### THE TASK
Leave every picture out, and print the full listing again exactly.
-- SUPPLIED MATERIAL follows --
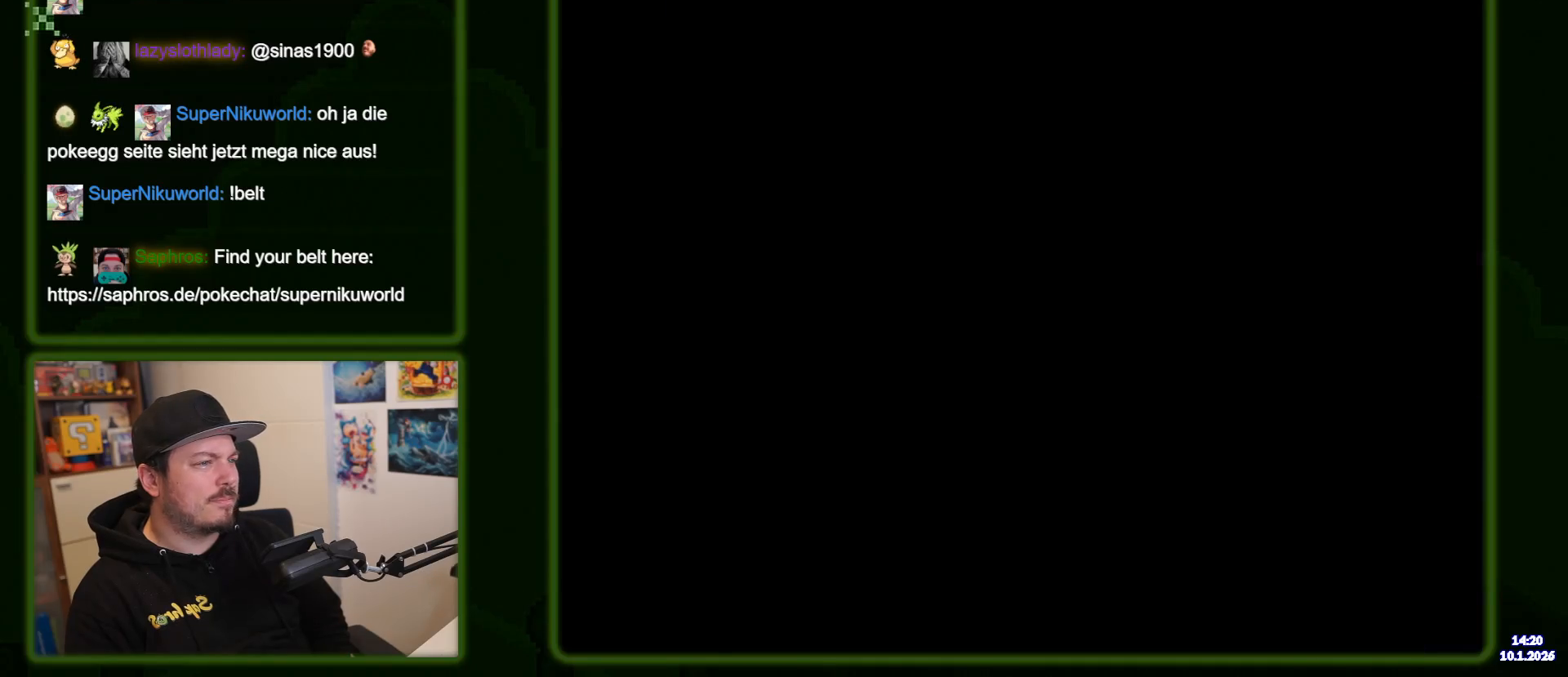
{"buttons": ["Y", "DPAD_UP"], "events": [[317, "DPAD_UP", "down"]]}
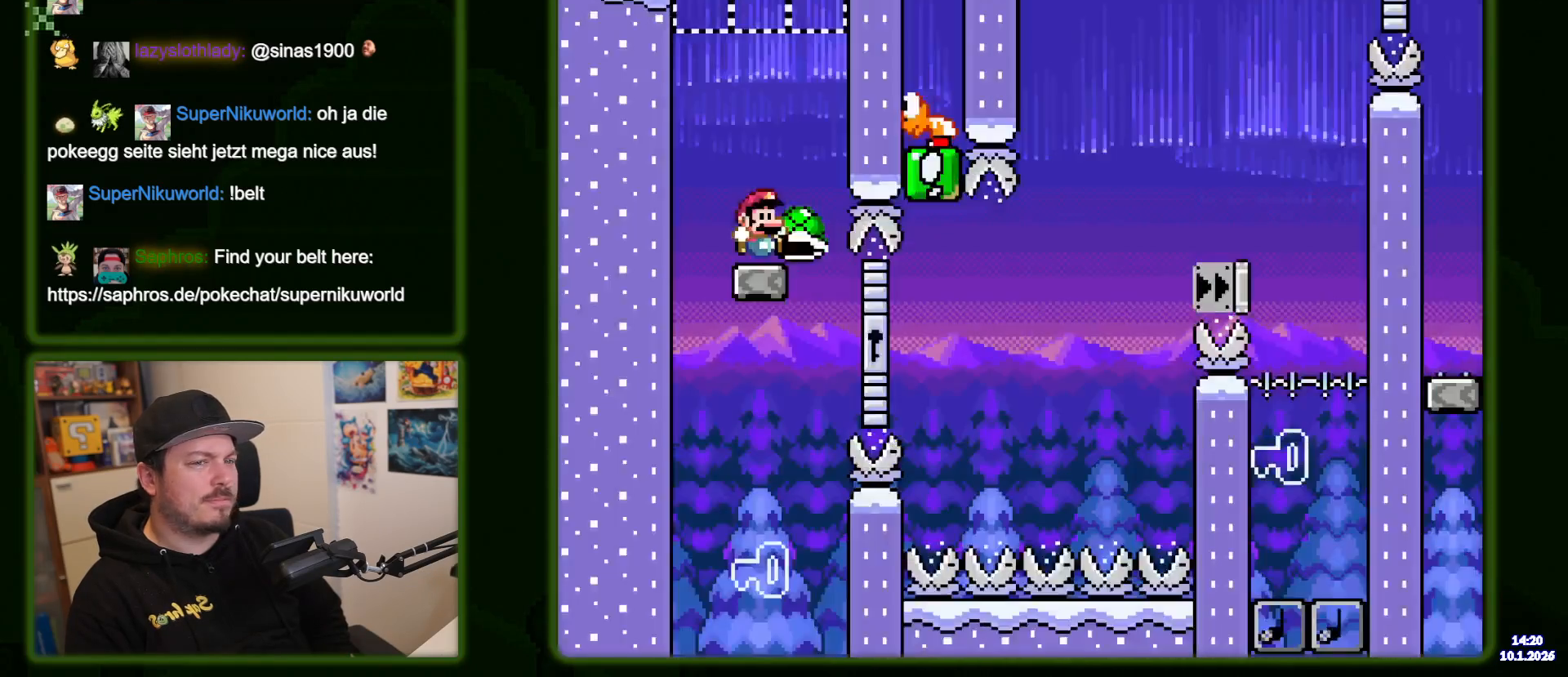
{"buttons": ["Y"], "events": [[117, "Y", "up"], [233, "Y", "down"], [383, "DPAD_UP", "up"]]}
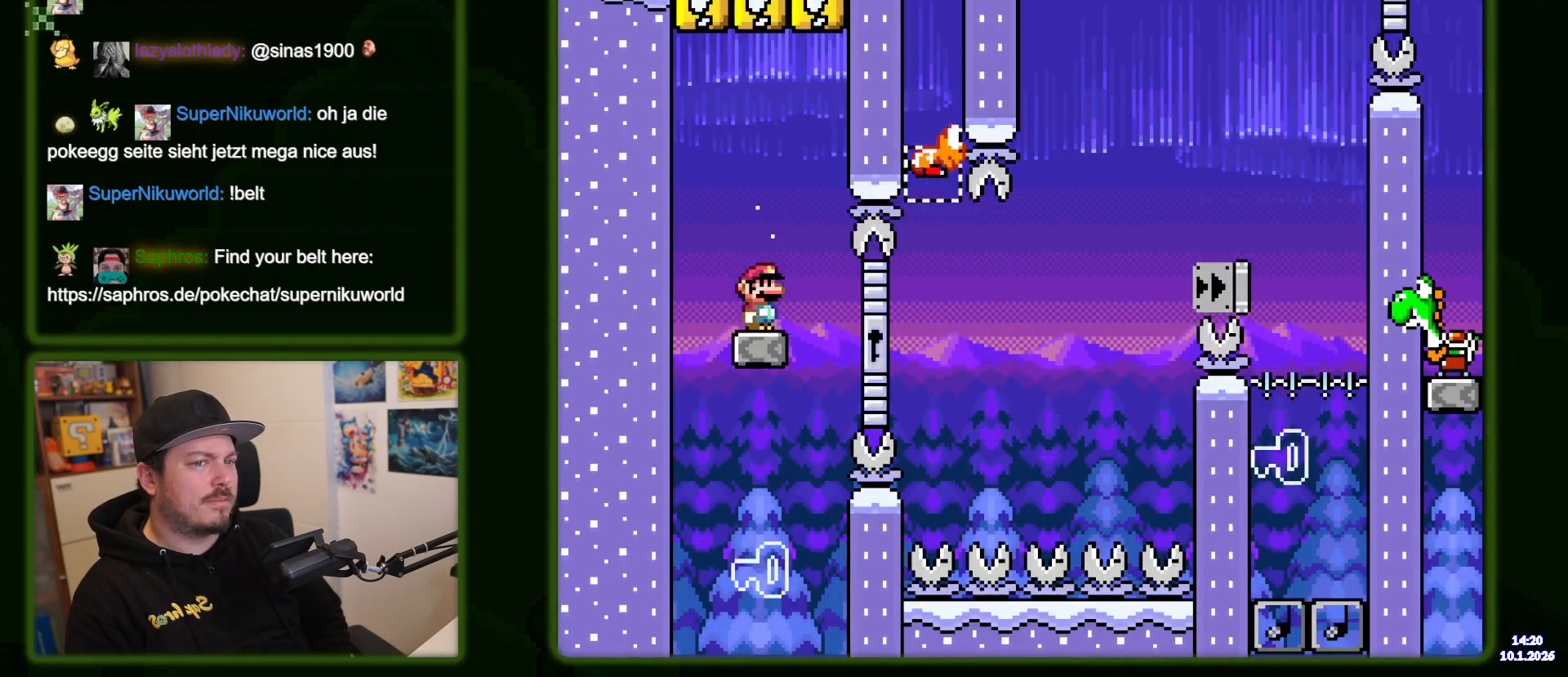
{"buttons": ["B", "Y", "DPAD_RIGHT"], "events": [[367, "DPAD_RIGHT", "down"], [433, "B", "down"]]}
-- SUPPLIED MATERIAL concluded --
### WRITTEN SOLUTION
{"buttons": ["Y", "DPAD_UP"], "events": [[317, "DPAD_UP", "down"]]}
{"buttons": ["Y"], "events": [[117, "Y", "up"], [233, "Y", "down"], [383, "DPAD_UP", "up"]]}
{"buttons": ["B", "Y", "DPAD_RIGHT"], "events": [[367, "DPAD_RIGHT", "down"], [433, "B", "down"]]}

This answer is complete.